Together, 7 lifestyle habits reduce the risk of depression by more than half

The risk of depression is strongly linked to genetics. But a new analysis published in Natural mental health shows that following seven healthy lifestyle habits can significantly reduce this risk and even overcome a genetic predisposition.

To conduct the study, researchers from Fudan University in China and the University of Cambridge in the United Kingdom used the extensive British Biobank. The database contains detailed genetic and health information from half a million UK participants. The wealth of data it provides is currently driving a much-needed renaissance of high-quality epidemiological studies.

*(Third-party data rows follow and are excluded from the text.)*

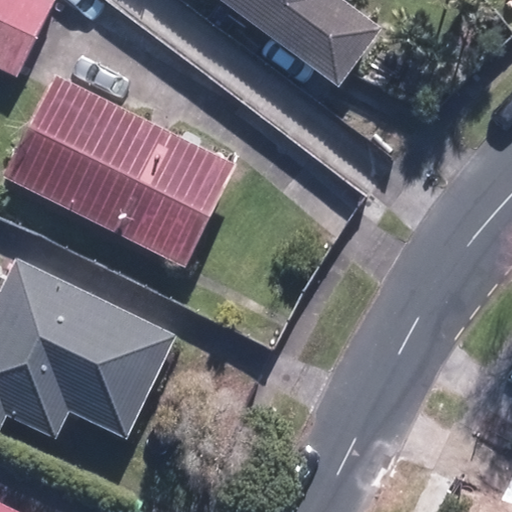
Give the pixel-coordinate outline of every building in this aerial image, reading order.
[(0,0),(0,66),(23,77),(57,0),(0,0)] [(220,0),(339,88),(381,32),(338,0),(220,0)] [(242,162),(63,76),(14,179),(192,264),(242,162)] [(129,439),(179,334),(21,259),(0,303),(0,423),(7,427),(15,412),(65,436),(75,413),(129,439)] [(35,511),(0,495),(0,511),(35,511)]
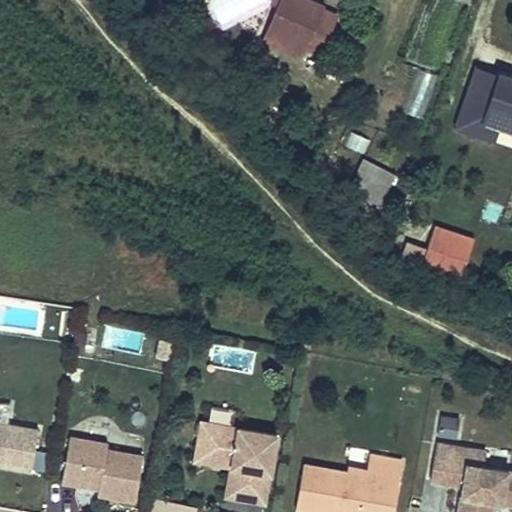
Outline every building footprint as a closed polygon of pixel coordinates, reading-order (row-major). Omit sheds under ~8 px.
[(301,58),(323,7),(305,0),(280,0),(277,7),(263,41),(301,58)] [(321,57),(339,14),(323,7),(305,50),(321,57)] [(485,120),(499,74),(475,67),(456,129),(496,142),(501,125),(485,120)] [(421,119),(436,75),(418,69),(403,113),(421,119)] [(511,128),(511,78),(499,74),(485,120),(501,125),(511,128)] [(379,207),(396,174),(378,165),(372,177),(358,170),(345,194),(360,201),(362,198),(379,207)] [(460,281),(474,239),(435,226),(427,249),(406,242),(401,257),(420,268),(460,281)] [(158,340),(153,358),(167,362),(172,344),(158,340)] [(0,466),(30,472),(37,429),(9,424),(12,407),(0,405),(0,466)] [(441,416),(438,435),(452,438),(456,418),(441,416)] [(264,504),(277,434),(200,420),(195,452),(231,458),(230,467),(238,468),(233,498),(264,504)] [(69,440),(61,484),(98,491),(97,496),(134,503),(142,459),(106,452),(107,446),(69,440)] [(470,449),(436,443),(430,480),(463,485),(458,511),(491,511),(493,501),(511,504),(511,471),(482,467),(480,477),(466,474),(470,449)] [(484,451),(470,449),(466,474),(480,477),(482,467),(484,451)] [(231,458),(195,452),(193,460),(230,467),(231,458)] [(386,511),(392,511),(401,461),(370,455),(366,476),(303,465),(295,509),(312,511),(332,511),(333,511),(339,511),(338,511),(362,511),(363,507),(386,511)] [(238,468),(230,467),(225,496),(233,498),(238,468)] [(193,511),(194,506),(149,500),(147,511),(193,511)] [(416,511),(417,508),(420,508),(421,502),(411,500),(408,511),(416,511)]
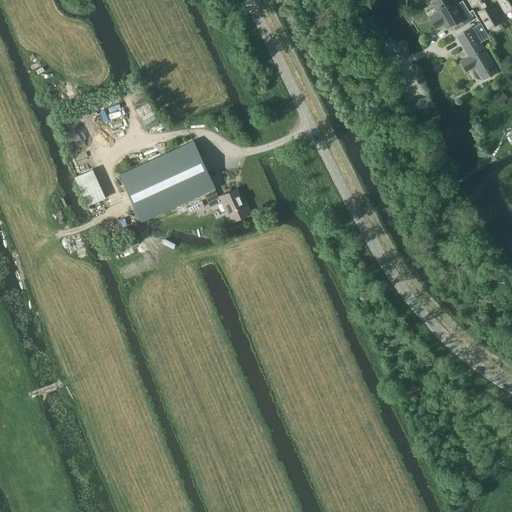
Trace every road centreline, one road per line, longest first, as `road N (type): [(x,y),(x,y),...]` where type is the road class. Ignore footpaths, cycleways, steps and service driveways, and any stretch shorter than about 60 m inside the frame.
road 1 (tertiary): [(511,386),(467,358),(387,266),(251,0)]
road 2 (track): [(447,43),(394,66),(357,0)]
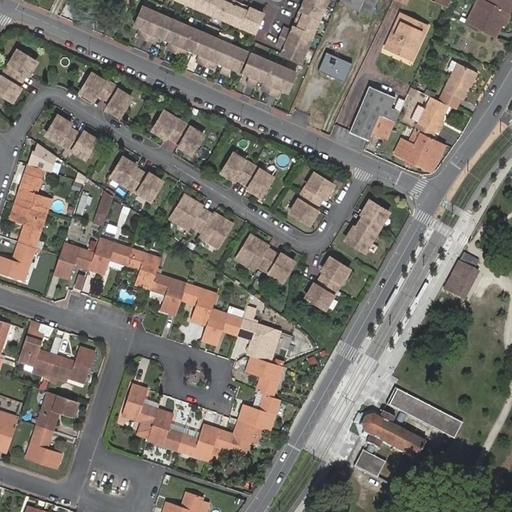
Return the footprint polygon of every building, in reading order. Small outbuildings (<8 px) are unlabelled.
[(230,0),(177,0),(254,34),(263,14),(230,0)] [(304,0),(291,32),(284,28),(277,45),(284,48),(282,53),(301,62),(327,0),(304,0)] [(338,0),(336,5),(358,13),(363,0),(338,0)] [(373,0),(363,0),(358,13),(366,17),(373,0)] [(469,27),(497,41),(504,28),(505,25),(508,27),(511,19),(511,15),(489,3),(483,0),(469,27)] [(511,15),(511,0),(490,0),(489,3),(511,15)] [(246,52),(143,7),(135,26),(141,29),(138,35),(154,43),(157,36),(170,42),(168,48),(184,55),(187,49),(200,55),(197,61),(214,68),(216,62),(223,64),(220,71),(229,75),(232,68),(238,71),(246,52)] [(430,25),(400,11),(384,47),(413,60),(430,25)] [(10,65),(6,71),(2,77),(0,80),(0,94),(12,101),(20,87),(17,86),(21,80),(25,73),(28,75),(36,61),(18,50),(10,65)] [(351,63),(325,51),(317,70),(343,81),(351,63)] [(252,54),(244,73),(249,76),(246,82),(256,86),(258,80),(264,82),(261,89),(278,96),(281,89),(287,92),(296,73),(252,54)] [(451,109),(455,111),(476,72),(459,64),(454,73),(438,102),(441,103),(451,109)] [(112,100),(110,103),(107,108),(121,116),(132,98),(118,90),(120,87),(107,80),(106,82),(93,73),(81,91),(95,100),(98,95),(99,93),(106,97),(112,100)] [(369,86),(349,133),(368,141),(371,132),(379,115),(394,121),(395,122),(399,112),(391,108),(395,97),(369,86)] [(418,132),(436,141),(451,109),(441,103),(438,102),(433,99),(428,110),(422,124),(418,132)] [(422,124),(428,110),(419,105),(412,119),(422,124)] [(184,124),(178,121),(164,112),(152,130),(166,138),(168,136),(174,140),(180,143),(178,145),(193,154),(204,136),(190,128),(184,124)] [(58,114),(46,132),(66,145),(75,131),(68,127),(71,122),(58,114)] [(394,121),(379,115),(371,132),(381,137),(387,126),(391,128),(394,121)] [(391,128),(387,126),(381,137),(386,139),(391,128)] [(97,139),(83,130),(81,135),(75,131),(66,145),(86,157),(97,139)] [(432,170),(445,145),(436,141),(418,132),(417,132),(411,145),(403,141),(397,154),(432,170)] [(50,151),(41,145),(34,139),(28,148),(44,159),(50,151)] [(253,167),(246,163),(233,154),(221,172),(235,180),(237,178),(243,181),(249,185),(248,188),(262,197),(273,179),(258,170),(253,167)] [(137,166),(123,157),(111,175),(132,188),(142,172),(136,168),(137,166)] [(27,170),(15,203),(33,209),(47,214),(54,196),(37,190),(42,176),(45,167),(29,162),(27,170)] [(152,201),(164,182),(149,173),(148,175),(142,172),(132,188),(152,201)] [(303,195),(299,201),(291,214),(309,225),(317,211),(315,210),(318,205),(323,198),(325,199),(334,185),(316,174),(308,189),(303,195)] [(113,196),(104,190),(96,212),(106,215),(113,196)] [(82,202),(93,204),(94,195),(84,193),(82,202)] [(201,206),(184,195),(170,217),(187,227),(190,223),(197,227),(206,212),(200,208),(201,206)] [(389,212),(371,201),(362,215),(365,216),(361,222),(377,232),(389,212)] [(33,209),(15,203),(10,218),(25,222),(19,241),(36,247),(47,214),(33,209)] [(96,212),(93,222),(103,225),(106,215),(96,212)] [(218,246),(231,224),(214,213),(212,215),(206,212),(197,227),(203,230),(200,235),(218,246)] [(355,227),(346,241),(364,253),(377,232),(361,222),(357,228),(355,227)] [(267,246),(249,235),(235,257),(253,268),(256,264),(263,268),(272,253),(266,249),(267,246)] [(130,248),(99,238),(94,252),(89,269),(104,275),(107,266),(110,259),(125,264),(130,248)] [(36,247),(19,241),(13,258),(0,253),(0,271),(24,280),(36,247)] [(94,252),(64,242),(54,273),(69,279),(74,264),(89,269),(94,252)] [(160,259),(130,248),(125,264),(139,269),(134,285),(149,290),(155,273),(160,259)] [(283,280),(294,263),(280,254),(279,257),(272,253),(263,268),(283,280)] [(125,264),(110,259),(107,266),(122,271),(125,264)] [(350,270),(332,259),(323,273),(325,274),(322,280),(338,290),(350,270)] [(458,298),(473,271),(470,269),(471,266),(460,259),(443,290),(458,298)] [(477,274),(473,271),(458,298),(463,301),(477,274)] [(186,284),(155,273),(149,290),(164,295),(162,302),(160,309),(176,314),(180,301),(186,284)] [(86,276),(79,274),(75,287),(82,290),(86,276)] [(316,284),(307,298),(325,310),(338,290),(322,280),(318,286),(316,284)] [(217,295),(186,284),(180,301),(195,306),(191,319),(206,324),(212,307),(217,295)] [(164,295),(149,290),(147,297),(162,302),(164,295)] [(256,308),(247,305),(245,311),(243,317),(252,321),(256,308)] [(245,311),(229,306),(227,312),(243,317),(245,311)] [(206,324),(201,339),(217,345),(222,331),(236,336),(243,317),(227,312),(212,307),(206,324)] [(243,317),(236,336),(251,340),(247,355),(251,356),(270,362),(276,343),(269,341),(273,328),(252,321),(243,317)] [(0,348),(9,322),(0,318),(0,348)] [(41,323),(31,320),(18,360),(51,371),(57,356),(38,349),(43,335),(37,333),(41,323)] [(54,328),(41,323),(37,333),(43,335),(49,337),(54,328)] [(281,330),(273,328),(269,341),(276,343),(281,330)] [(74,362),(57,356),(51,371),(68,377),(85,383),(95,352),(79,347),(74,362)] [(273,397),(283,366),(270,362),(251,356),(246,371),(261,376),(256,391),(264,394),(273,397)] [(51,371),(50,375),(67,381),(68,377),(51,371)] [(147,387),(132,382),(121,413),(152,424),(157,408),(142,403),(144,398),(147,387)] [(393,388),(385,404),(399,411),(406,414),(454,438),(462,423),(393,388)] [(78,400),(48,390),(37,423),(52,429),(58,412),(72,417),(78,400)] [(256,391),(251,406),(259,409),(264,394),(256,391)] [(251,406),(244,404),(238,420),(254,425),(265,428),(270,430),(280,400),(273,397),(264,394),(259,409),(251,406)] [(157,408),(159,403),(144,398),(142,403),(157,408)] [(173,413),(157,408),(152,424),(147,439),(177,450),(183,433),(168,428),(169,424),(173,413)] [(18,417),(0,410),(0,415),(17,421),(18,417)] [(358,415),(353,423),(356,424),(355,426),(358,436),(366,440),(365,443),(368,445),(374,448),(377,449),(381,443),(415,460),(423,443),(397,430),(391,427),(389,426),(393,418),(381,413),(379,415),(371,411),(361,415),(361,416),(358,415)] [(399,411),(391,427),(397,430),(406,414),(399,411)] [(0,415),(0,450),(6,453),(17,421),(0,415)] [(233,434),(219,429),(213,445),(222,448),(244,456),(249,441),(254,425),(238,420),(233,434)] [(52,429),(37,423),(25,458),(55,468),(61,453),(45,447),(52,429)] [(219,429),(203,423),(199,434),(198,439),(183,433),(177,450),(208,460),(213,445),(219,429)] [(183,433),(184,429),(169,424),(168,428),(183,433)] [(254,425),(249,441),(259,444),(265,428),(254,425)] [(199,434),(184,429),(183,433),(198,439),(199,434)] [(222,448),(213,445),(208,460),(216,463),(222,448)] [(368,445),(364,453),(370,456),(374,448),(368,445)] [(361,451),(353,467),(375,478),(383,463),(370,456),(364,453),(361,451)] [(197,511),(202,497),(186,492),(181,506),(166,501),(162,511),(197,511)]
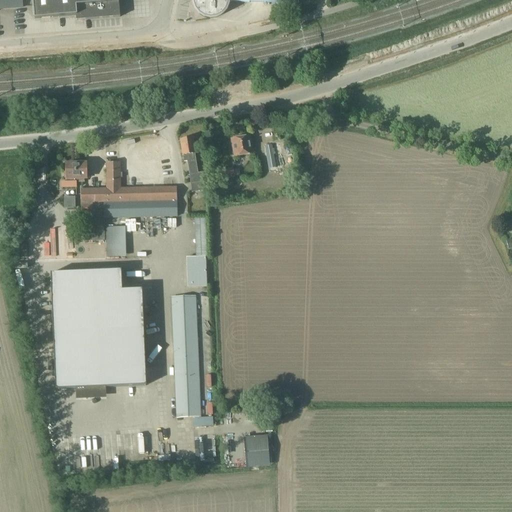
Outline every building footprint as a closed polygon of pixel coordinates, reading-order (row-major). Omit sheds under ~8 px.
[(22,0),(0,0),(0,10),(23,8),(22,0)] [(32,0),(33,18),(75,15),(75,20),(119,17),(117,0),(32,0)] [(193,0),(194,4),(196,10),(199,15),(204,18),(210,19),(216,18),(221,15),(225,11),(227,5),(228,2),(282,4),(282,0),(193,0)] [(253,154),(250,136),(231,139),(234,157),(253,154)] [(195,154),(193,138),(180,140),(182,156),(183,156),(184,162),(189,161),(190,166),(189,166),(190,174),(189,175),(190,183),(207,180),(206,172),(198,173),(196,164),(195,154)] [(275,168),(271,145),(264,147),(268,169),(275,168)] [(83,179),(86,179),(86,164),(66,164),(66,179),(74,179),(74,183),(83,183),(83,179)] [(222,180),(234,177),(233,168),(220,170),(222,180)] [(201,183),(188,183),(188,193),(201,193),(201,183)] [(174,187),(106,189),(106,202),(106,225),(175,223),(174,187)] [(104,218),(104,202),(106,202),(106,189),(82,189),(82,213),(91,212),(93,211),(93,208),(95,208),(95,218),(104,218)] [(83,242),(104,241),(103,229),(83,229),(83,242)] [(188,287),(206,287),(205,257),(187,258),(188,287)] [(120,271),(50,274),(55,390),(146,386),(142,290),(121,291),(120,271)] [(196,296),(170,297),(175,418),(201,417),(196,296)] [(259,471),(259,460),(236,461),(236,472),(259,471)]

7 habits to fight depression

The researchers first examined the lifestyle habits reported by 287,282 people, focusing on seven factors: alcohol consumption, diet, physical activity, sleep, smoking, sedentary behavior and social connections. Then, going through nine years of tracking data, they monitored which people went on to experience depression and noted how much each habit affected that risk. Here’s what they found:

1. Eat a healthy diet – defined as limiting refined grains, processed meats and red meat while consuming plenty of whole grains, fruits, vegetables and fish – reduced the risk of depression by 6%.

2. Drink no more than one alcoholic beverage per day for women and two for men reduces the risk by 11%.

3. Spend less than four hours a day outside of work watching TV or using a computer reduced the risk of depression by 13%.

4. Get at least 150 minutes of moderate physical activity or 75 minutes of vigorous physical activity per week was linked to a 14% risk reduction.

5. Stay Socially Connected with friends and family reduced the risk of depression by 18%.

6. Never smoke was associated with a 20% reduction in risk.

7. Sleep seven to nine hours every night on average, the risk of depression was reduced by 22%.

Researchers found that people who followed five or more of these healthy habits enjoyed a remarkable 57% lower risk of depression compared to people who followed one or none.

Nature versus nurture

Then, by analyzing genetic data from nearly 200,000 individuals, they found that adopting at least five of these habits helped people genetically predisposed to depression avoid the disease.

“Participants with high genetic risk but a favorable lifestyle had a lower risk of depression than those with intermediate or low genetic risk but an unfavorable lifestyle and those with intermediate genetic risk and an intermediate lifestyle” , they wrote.

“Although our DNA – the genetic hand we have been dealt – may increase our risk of depression, we have shown that a healthy lifestyle is potentially more important,” said author Barbara Sahakian, a professor of psychiatry at the University of Cambridge. in a report.

The researchers also had access to brain imaging data from 33,000 participants, allowing them to uncover a potential causal mechanism for lifestyle to affect depression. Better lifestyle scores correlated with greater volume of the orbitofrontal cortex and medial prefrontal cortex, “which could suggest improved cognitive control and emotion regulation,” they commented.

Blood tests were also available for some subjects, which suggested improved immune and metabolic function in participants following a healthy lifestyle.

It has long been known that a healthy lifestyle can help prevent depression, but this is the highest quality observational study to date that demonstrates this common knowledge and the first to convincingly quantify the magnitude of the effect it can have. New addiction treatment solutions often make headlines, but some of the most basic lifestyle choices—sleeping, not smoking, and exercising—can also work wonders.